Usually, at this point, I try to remind everyone we work for the same company, and that if one team member made a mistake and nobody caught it, we’re all at fault.
But that never works.
The buck has to stop somewhere. Someone’s butt has to be kicked. Someone has to be at fault. Someone screwed up somewhere.
Although it’s never that simple.
What usually comes out of these sessions is that there were many mistakes along the way. Many signs that something was going wrong or a ‘little sideways.’ Except everyone chose to ignore the signs hoping they’d go away, weren’t real problems, or that someone else would figure it out. The most common mistake is ‘we’ll make up the time later.’ Once you lose a day, you never get it back. Ever.

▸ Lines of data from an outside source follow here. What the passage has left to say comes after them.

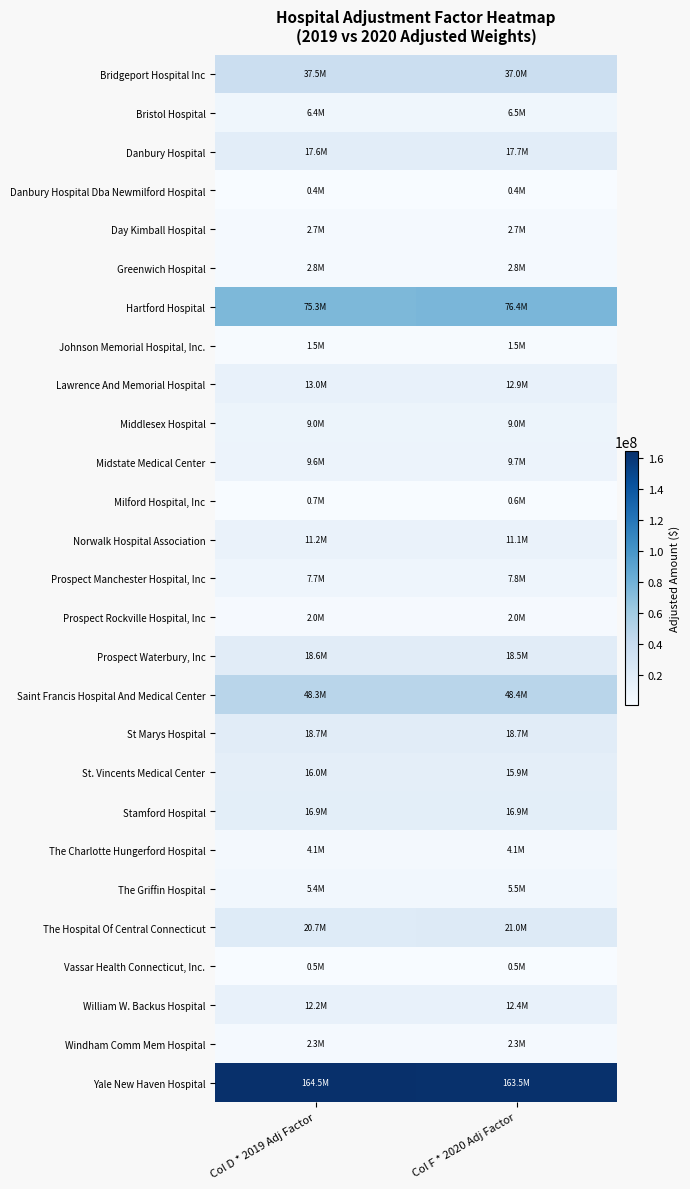

What is the spread (max minus min) of values at Col F * 2020 Adj Factor?

163138584.0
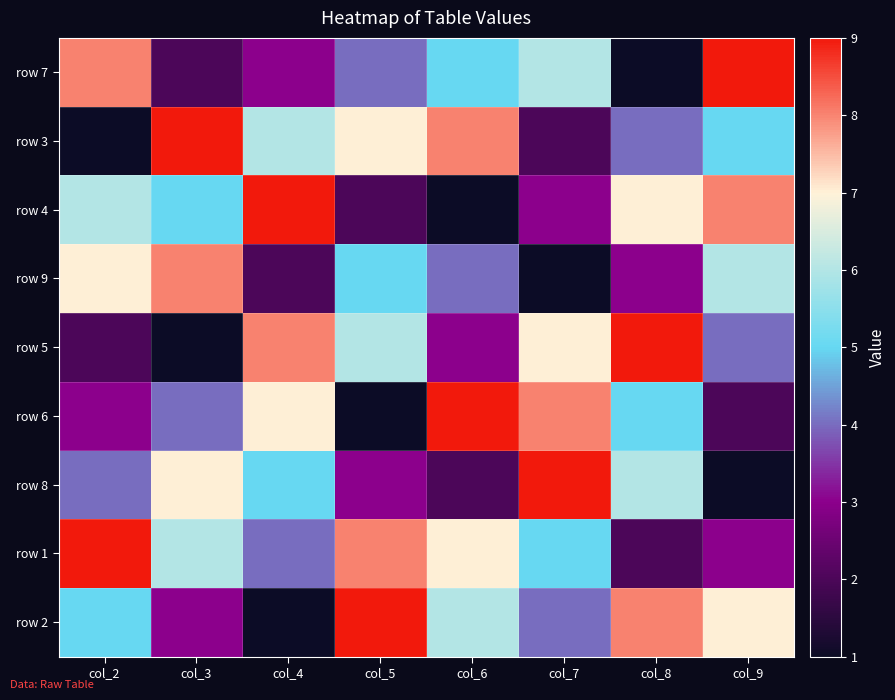

Reading left to right, extract all data points from this chart.

row 7: col_2=8	col_3=2	col_4=3	col_5=4	col_6=5	col_7=6	col_8=1	col_9=9
row 3: col_2=1	col_3=9	col_4=6	col_5=7	col_6=8	col_7=2	col_8=4	col_9=5
row 4: col_2=6	col_3=5	col_4=9	col_5=2	col_6=1	col_7=3	col_8=7	col_9=8
row 9: col_2=7	col_3=8	col_4=2	col_5=5	col_6=4	col_7=1	col_8=3	col_9=6
row 5: col_2=2	col_3=1	col_4=8	col_5=6	col_6=3	col_7=7	col_8=9	col_9=4
row 6: col_2=3	col_3=4	col_4=7	col_5=1	col_6=9	col_7=8	col_8=5	col_9=2
row 8: col_2=4	col_3=7	col_4=5	col_5=3	col_6=2	col_7=9	col_8=6	col_9=1
row 1: col_2=9	col_3=6	col_4=4	col_5=8	col_6=7	col_7=5	col_8=2	col_9=3
row 2: col_2=5	col_3=3	col_4=1	col_5=9	col_6=6	col_7=4	col_8=8	col_9=7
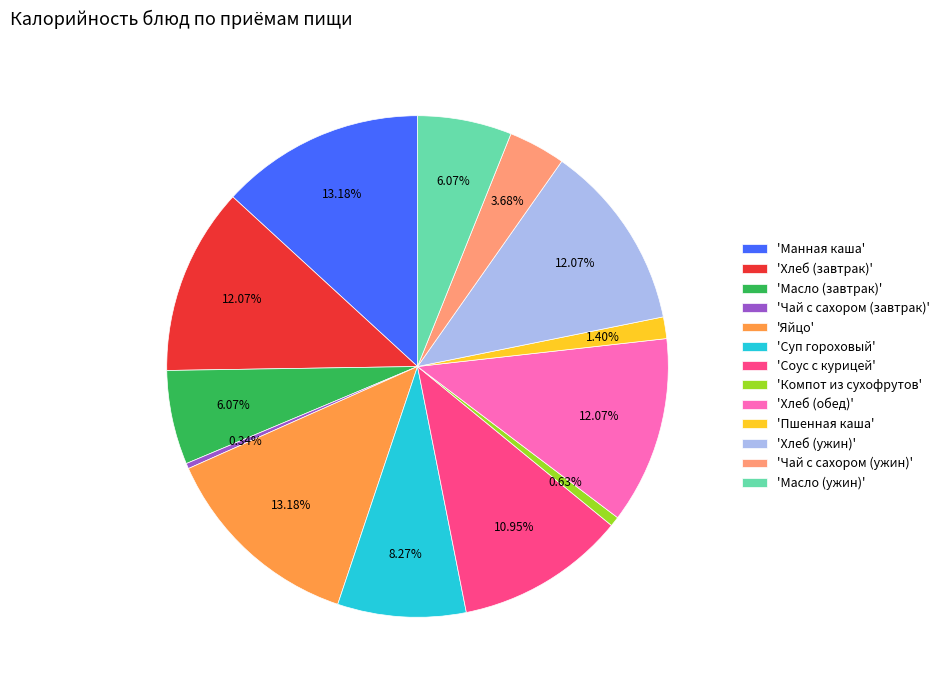

Between 'Суп гороховый' and 'Яйцо', which is larger?

'Яйцо'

And here’s the real down side of blamestorming – you create a culture where nobody takes risks because nobody wants to make a mistake.
I always tell people, I’d rather a team of people that have huge hits and huge misses. Everything in the middle is just that – in the middle. When creative teams show me work I often say, ‘it’s OK – there’s absolutely nothing wrong with it – but it’s not good enough.’ Then we’ll pick it apart to see if there’s a germ of an idea that needs to be grown, massaged, nurtured.
In these meetings we never cast blame for an idea that doesn’t work. It just doesn’t work. And we try again.